During Monday afternoon’s mass breakdown of subway service in Queens, onsite MTA maintenance workers called in an agency division tasked with upgrading the system’s ancient signals, according to internal documents that amNewYork Metro obtained, but transit officials say the cause of the hours-long snafu has yet to be determined.
The outages happened on parts of the Queens Boulevard Line — which carries E, F, M and R trains — disrupting subway service for almost four hours on July 26 and sparking delays for even longer, after signals froze between 63rd Drive-Rego Park and Kew Gardens-Union Turnpike stations due to a loss of power, according to a draft incident report by New York City Transit.
Power went out just before 1:40 p.m. on July 26 after a computer fuse blew at the nearby Continental Avenue Master Tower, where NYCT monitors subway traffic — and an onsite worker of the Maintenance of Way team alerted employees in charge of new signaling technology known as Communication Based Train Control (CBTC).
“Maintenance of Way reported that it appears to be a New Technology Signal problem, not a power problem,” reads a note in the report from 2:34 p.m., an hour after the outage occurred.
Senior MTA officials told amNewYork Metro that this does not mean that newly-installed signals are necessarily the source of the problem, but merely that the onsite workers asked for the crews specialized in that field to come to the scene, along with other divisions.
The outage caused the signals — effectively traffic lights for trains — to stay in the raised stop position, which automatically activates a train’s emergency brakes if operators try to pass, forcing service to be cancelations through the affected area.
🚨 E/F/M/R service is suspended in Queens in both directions because of a loss of power to our signaling system near Forest Hills-71 Av. 🚨
Here's what service is available on those lines, and what to do instead: pic.twitter.com/OQF3j9derX
— NYCT Subway.
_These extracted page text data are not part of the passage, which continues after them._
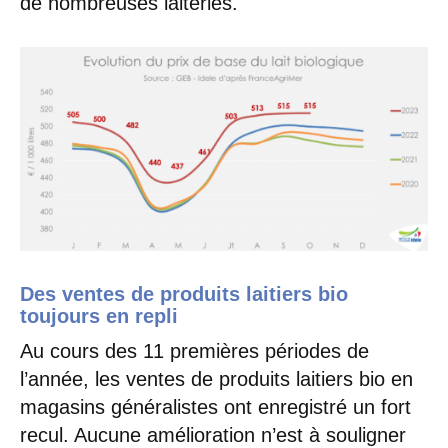
de nombreuses laiteries.
Des ventes de produits laitiers bio
toujours en repli
Au cours des 11 premières périodes de
l’année, les ventes de produits laitiers bio en
magasins généralistes ont enregistré un fort
recul. Aucune amélioration n’est à souligner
Wear a Mask. (@NYCTSubway) July 26, 2021
MTA dispatched crews to painstakingly set the signals back by hand before trains could proceed again.
Power was restored around 3:40 p.m., but regular service didn’t return until just before 5:30 p.m., still with extensive delays. A total of 89 trains were late as a result of the fracas, including on the E, F, M R, A, C, J, and Q.
The CBTC upgrades began in 2017 after MTA awarded Canadian firm Thales with the $49.6 million contract. The firm had reps at the site, according to the report.
The fuse was ultimately replaced and the “signal equipment is working as designed,” according to the report’s conclusion.
Thales spokesperson Adam Kostecki said the company’s presence was not because of the outage and echoed MTA in saying that the investigation is remains ongoing.
“Thales is a partner with the MTA for current project deployments and our onsite presence yesterday was unrelated to the incident,” Kostecki said.
The integration of CBTC with the older system has recently caused some “growing pains,” on the Queens Boulevard Line, MTA previously acknowledged, after the line accounted for almost half of signal incidents in June and its trains ranked among the worst performing in the system that month.
The new system is already in service west of 36 Street Station and MTA expects it to be in full operation later this year, according to Cortez.
The agency previously equipped the L and 7 lines with the tech and plan to roll it out on the Culver Line, which carries F trains, and the Eighth Avenue Line, which runs A, C, and E trains.
Editor’s note (Wednesday, July 28, 12:37 pm): This story previously stated that an MTA inspector blamed new signaling technology for the outage. MTA reached out to amNewYork Metro to say that the quoted section from the report merely indicates that an agency division in charge of the upgrades was called to the scene and that the cause of the disruptions is still under investigation.
An earlier version of this story also referred to the crew member as an “inspector” because one of the duties of Maintenance of Way personnel is to inspect tracks. amNewYork Metro has chosen to replace the term with “maintenance workers” since “inspector” is a clearly-defined title.